You can try the quiz yourself. Also, I have some thoughts about the recent replication paper and its reception—I’m mostly happy with how the paper was covered in the news media, but I think there are a few issues that were missed. I’ll discuss that another time. For now, enjoy the quiz.
Well I got the 1st 2 right. But I was somewhat unclear about the question. The 2nd on in particular.
OK, I went through 10 examples of the total, as u have a choice to stop at 10. Each correct answer equals 2 points. I got 18 so far. I compared how I did before seeing the detailed stats and after seeing them. I answered correctly before seeing the details too. So again, I think some results should be obvious whether you have or don’t have the details.
If the replication results in an effect in the same direction of the original, but of smaller size, shouldn’t that give some pause? The quiz seems to presume that as long as the replication shows a statistically significant effect in the same direction as the original, it’s a successful replication. Wouldn’t an effect of substantially smaller size cast doubt on (a) the importance of the finding and (b) the stability of the results?

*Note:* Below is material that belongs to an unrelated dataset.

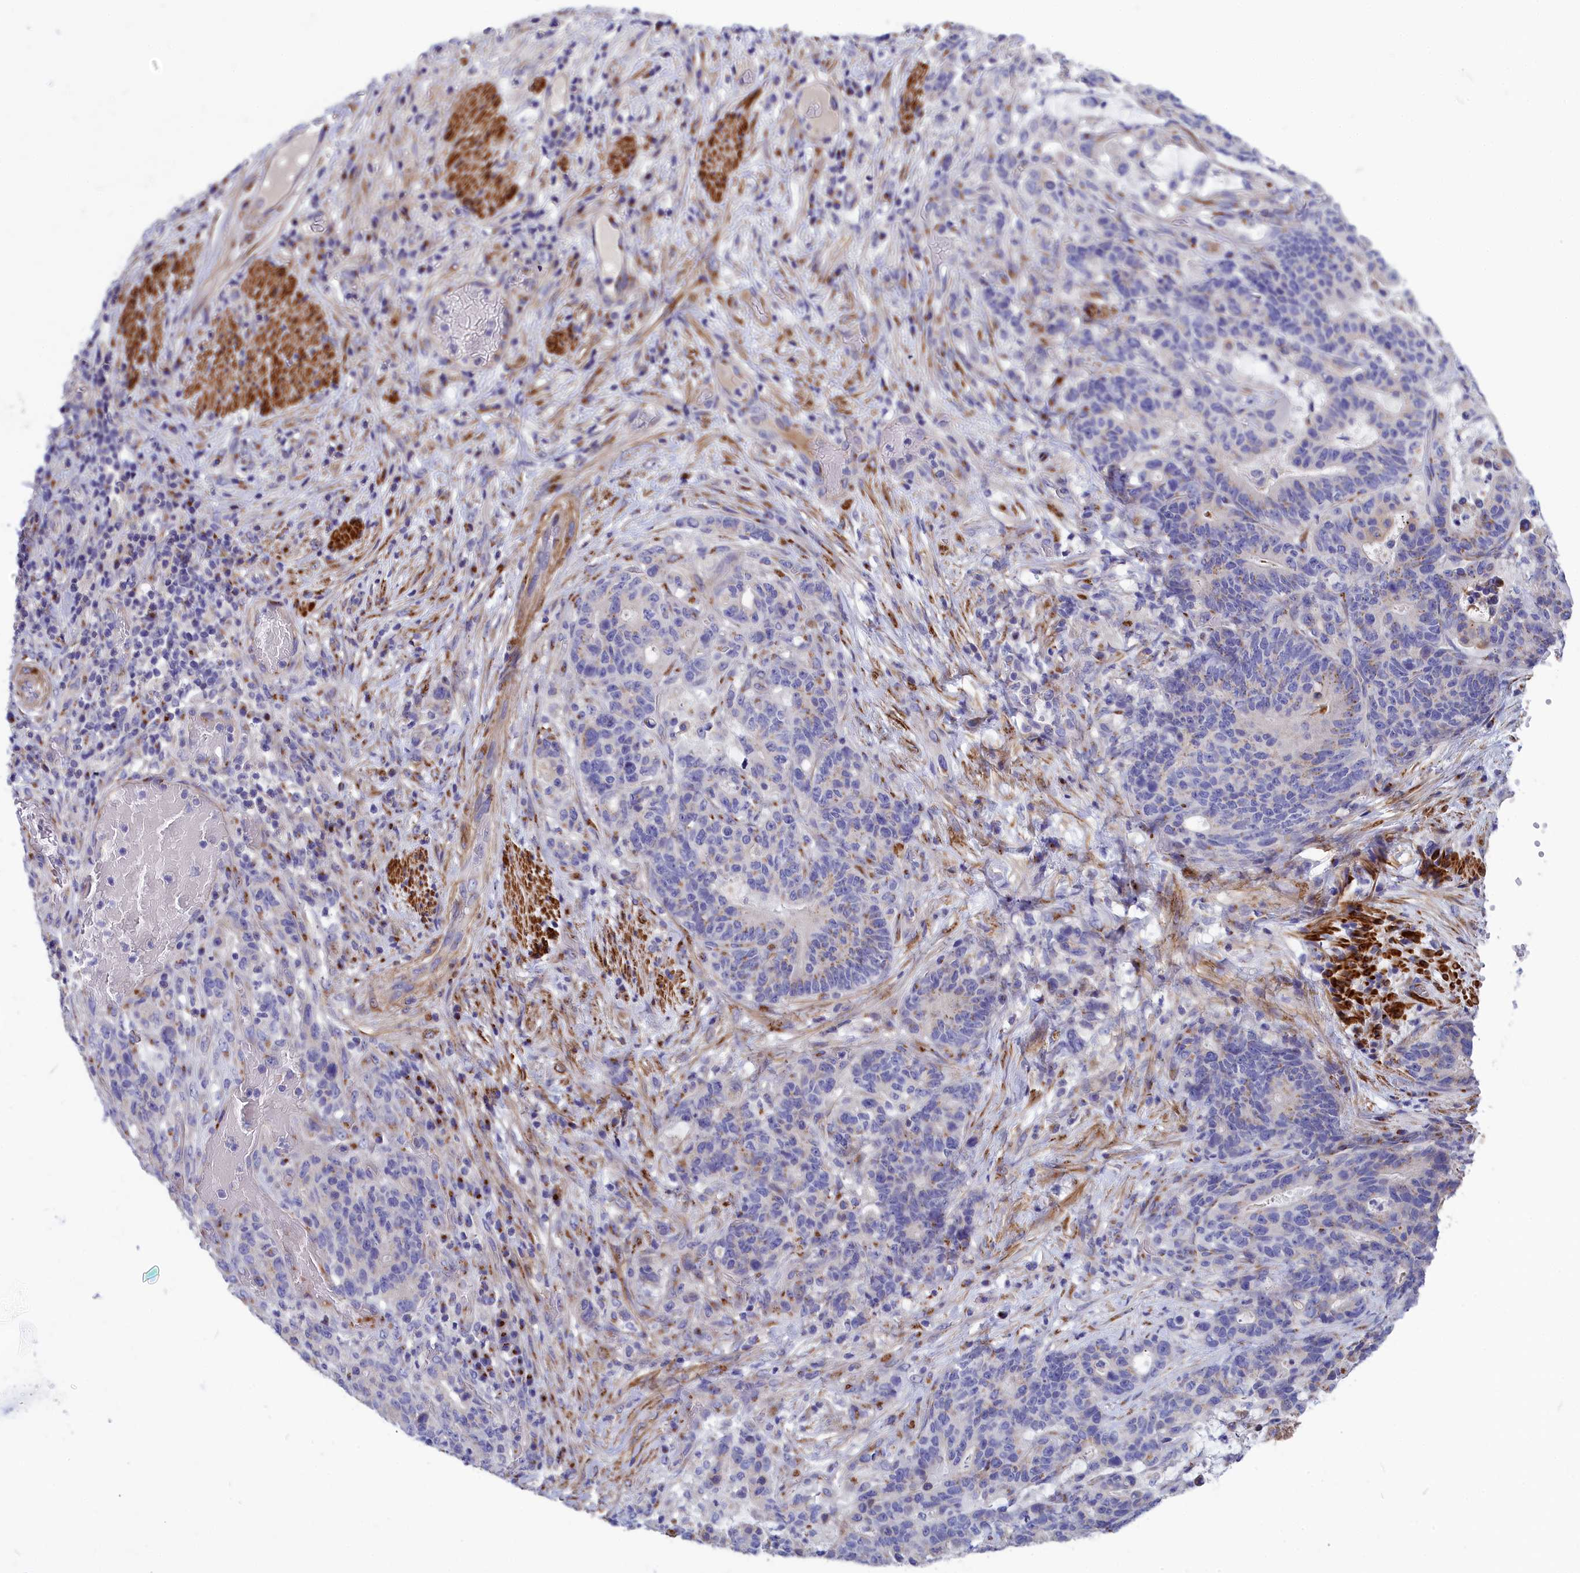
{"staining": {"intensity": "weak", "quantity": "<25%", "location": "cytoplasmic/membranous"}, "tissue": "stomach cancer", "cell_type": "Tumor cells", "image_type": "cancer", "snomed": [{"axis": "morphology", "description": "Normal tissue, NOS"}, {"axis": "morphology", "description": "Adenocarcinoma, NOS"}, {"axis": "topography", "description": "Stomach"}], "caption": "High magnification brightfield microscopy of stomach cancer (adenocarcinoma) stained with DAB (brown) and counterstained with hematoxylin (blue): tumor cells show no significant expression.", "gene": "TUBGCP4", "patient": {"sex": "female", "age": 64}}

So do you mean that there is an inherent validation of significance testing for purposes of replication? That was my question initially.
To add, without 1st looking at the stat details, I got the same answer as if I had 1st consulted the stat details. That makes me focus on the quality of the hypotheses put forth.

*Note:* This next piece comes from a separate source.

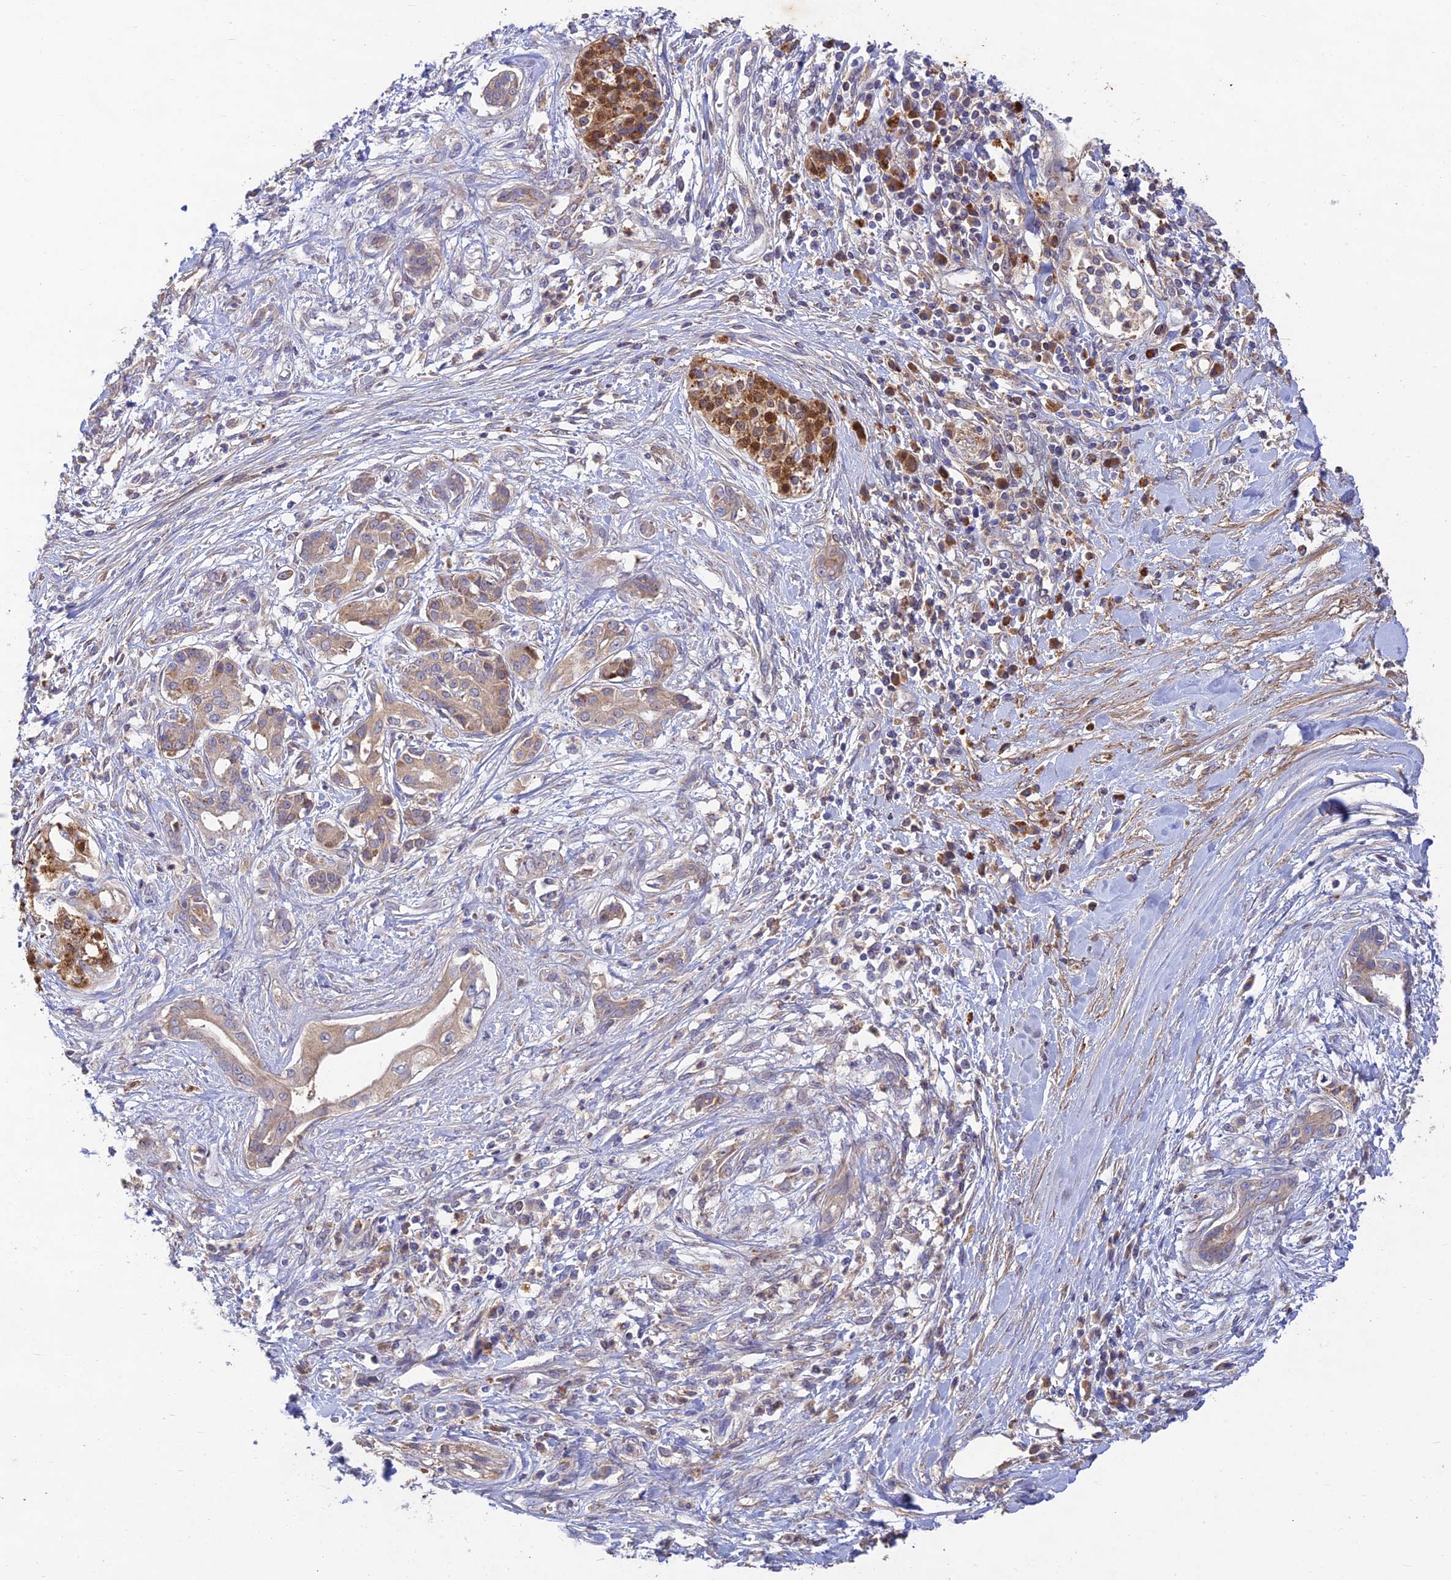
{"staining": {"intensity": "negative", "quantity": "none", "location": "none"}, "tissue": "pancreatic cancer", "cell_type": "Tumor cells", "image_type": "cancer", "snomed": [{"axis": "morphology", "description": "Adenocarcinoma, NOS"}, {"axis": "topography", "description": "Pancreas"}], "caption": "High magnification brightfield microscopy of adenocarcinoma (pancreatic) stained with DAB (brown) and counterstained with hematoxylin (blue): tumor cells show no significant positivity. (DAB (3,3'-diaminobenzidine) immunohistochemistry (IHC) visualized using brightfield microscopy, high magnification).", "gene": "ACSM5", "patient": {"sex": "female", "age": 56}}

“If the replication results in an effect in the same direction of the original, but of smaller size, shouldn’t that give some pause?”
Not really — that is, in fact what one would expect — see http://statmodeling.stat.columbia.edu/2009/11/21/type_m_errors_a/
Indeed, because Type I errors are so likely to give inflated effects, one could consider one purpose of a replication to be getting a better estimate of effect size.

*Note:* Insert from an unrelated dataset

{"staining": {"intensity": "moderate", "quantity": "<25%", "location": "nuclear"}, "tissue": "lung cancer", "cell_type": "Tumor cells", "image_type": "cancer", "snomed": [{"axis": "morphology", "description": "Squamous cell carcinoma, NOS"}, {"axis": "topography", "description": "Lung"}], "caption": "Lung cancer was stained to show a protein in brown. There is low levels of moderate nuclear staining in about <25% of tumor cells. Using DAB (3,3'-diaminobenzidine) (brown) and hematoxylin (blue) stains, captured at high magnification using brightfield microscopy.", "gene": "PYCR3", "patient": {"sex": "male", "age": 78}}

The Scholar’s Stage blog comments on this…
‘How did I score so well? My predictions followed a rough rule of thumb: if the study 1) involved “priming,” or 2) seemed to fly against my own experience dealing with humans in day to day life, I predicted it would not replicate.’
http://scholars-stage.blogspot.com/2018/09/so-why-did-they-publish-them-few-notes.html
From the Nature article: “Rand cautions that a failure to replicate should not be seen as an automatic invalidation of the original study — who, after all, is to say which of the two outcomes is correct?”
This is true, but if you accept publication bias as a factor in failed replications, that framing makes it sound like more of a shrug and a coin flip than it is. To adapt Andrew’s time-reversal heuristic: if the replication had happened first, how likely is it that it would have been published?
I thought one study had identifiable biases. The one that stuck out was the study about reading ‘fiction’ and looking at a pic.
I think what happens in each field is that, for a time, a circle has disproportionate influence and control by virtue of like-minded members, who have gained tenure and prestige. I have observed this throughout my life. And in some cases echo chambers form. There may be debates within those circles. But to what extent each deviates all that much from the main goals and objectives of the circle or governing bodies is an interesting process to watch. I see this more in the political science circles.